Un eje de opresión que tiene como característica la discriminación por cuestiones de capacidad. Un término que ha surgido a la par que este, para señalar las responsabilidades de las estructuras que expulsan a las personas con discapacidad, es diversidad funcional. Según proponentes de esta terminología (por ejemplo, McGruer, 2007), así como quienes la han promovido en la literatura hispanohablante, entre otrxs Paco Guzmán, Mario Toboso o Soledad Arnau (en Toboso, 2017), el capacitismo carga los cuerpos de expectativas y desafíos, sin dar suficiente cuenta de que todos los cuerpos humanos, en algún momento vital o por una enorme multitud de razones, vamos a sufrir por no poder ser completamente “funcionales”. Esa misma ideología (o mirada) capacitista marca los cuerpos constantemente en funcionales y disfuncionales, productivos e inútiles, normales y tullidos.

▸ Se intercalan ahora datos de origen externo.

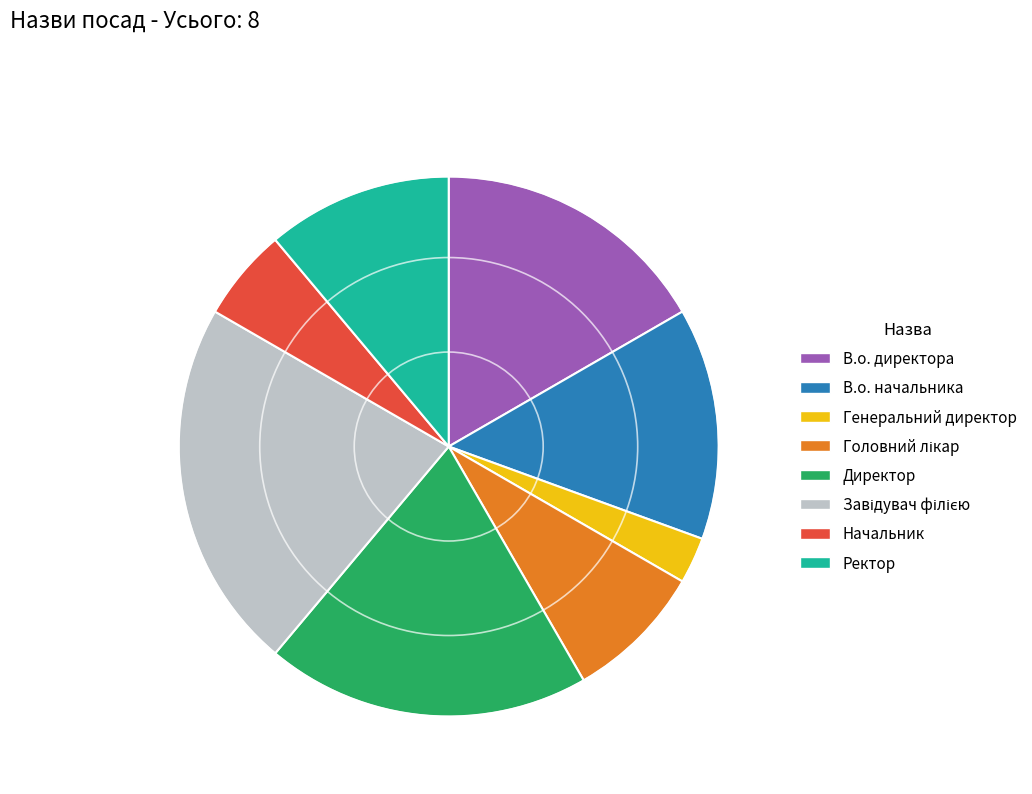

Is it true that В.о. начальника is 23% of the pie?

False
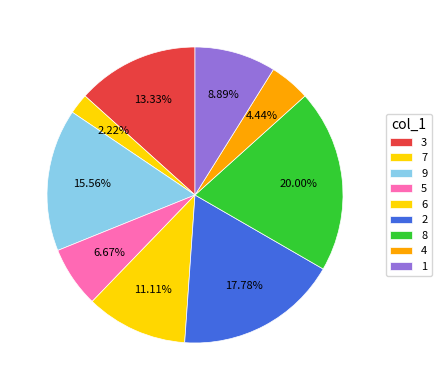

To the nearest percent, what portion does 5 represent?

7%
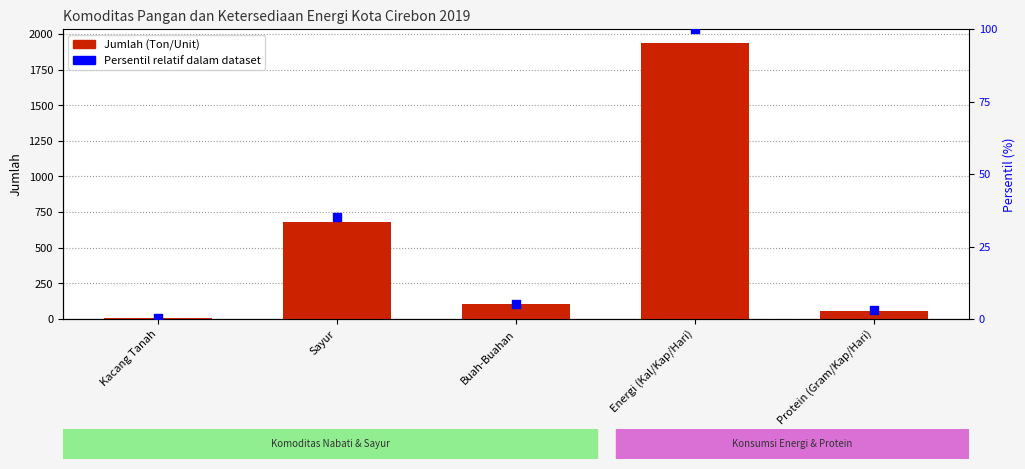

At which category is the sum across all series the highest?

Energi (Kal/Kap/Hari)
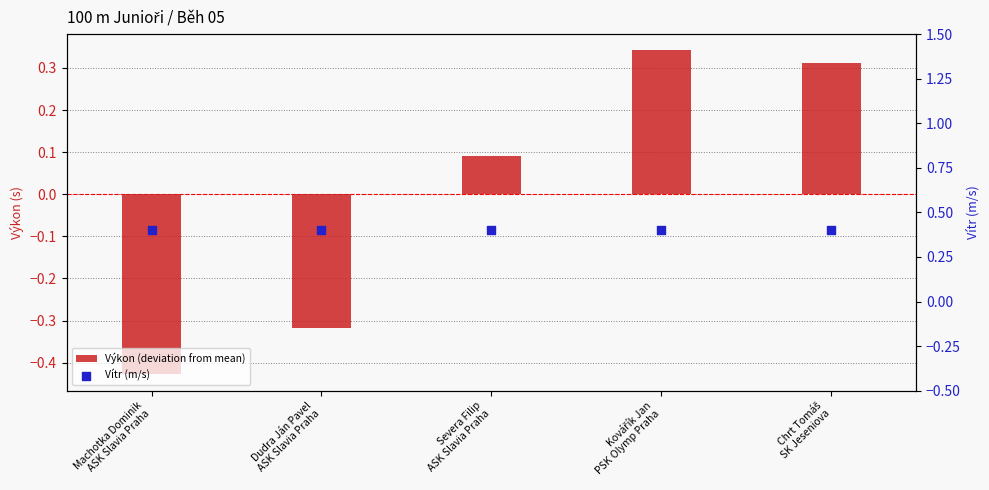

What are all the series names shown in the legend?

Výkon (deviation from mean), Vítr (m/s)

Cisheterosexismo-cisheteropatriarcado

La palabra trata de unificar ejes de opresión que, por importante que haya sido tratarlos de forma separada a nivel analítico, se mantienen pegadas y operan en conjunto. La versión “predeterminada” de corporalidad e identidad implica el alineamiento entre sexo asignado al nacer (pongamos que masculino), identidad de género (hombre cis, en este caso), expresión de género (viril) y orientación sexual (heterosexual). Dicho de otro modo, los cuerpos se suelen presuponer de cierta índole, y si algún aspecto suyo sale de esos cánones de congruencia, se vigilan, se aíslan, se corrigen y se ratifican. El problema con el cisheterosexismo es que suele pasar desapercibido, y que cuesta mucho esfuerzo revelar y deconstruir sus premisas. Sus premisas normativas (de ahí que hablemos de cisheteronormatividad también) llegan a definir toda la vida social generizada y sexualizada actual.

Diversidad

El fomento de la tolerancia hacia la gente LGTBIQ. Para muchas personas del colectivo, el término suena apolítico o falto de dimensiones de poder. Atribuir las identidades y deseos de la comunidad a una mera variedad o heterogeneidad natural puede resultar peligroso, cuando no se tiene en cuenta que en la mayoría de las ocasiones, lo diverso es concebido como lo que sale de la norma, lo raro, lo diferenciado, y ahí sí que opera una implícita distancia de poder. Cuando las empresas hablan de inclusión y diversidad, o de reconocer nuestras diferencias, a menudo exotizan a “lo otro” o ven la sexualidad y la identidad y expresión de género como un mero añadido. En realidad, se trata de un eje transversal, que debería leerse bajo una mirada compleja, interseccional.

Daniel Bernabé considera la diversidad una trampa neoliberal, y hace una crítica a las izquierdas actuales por haber sustituido, según él, la noción de clase por la de identidad; de haber dispersado las luchas de la clase trabajadora y, en su lugar, haber fomentado lógicas identitarias que dividen más las causas sociales. Lo que obvia esta lectura es que la idea de la diversidad en sí no es mala; y que no se ha transformado de repente a neoliberal, al menos no más que otros valores. La acción colectiva es un reto para nuestra comunidad, que no por aglomerar tantos acrónimos, se ha individualizado o despolitizado.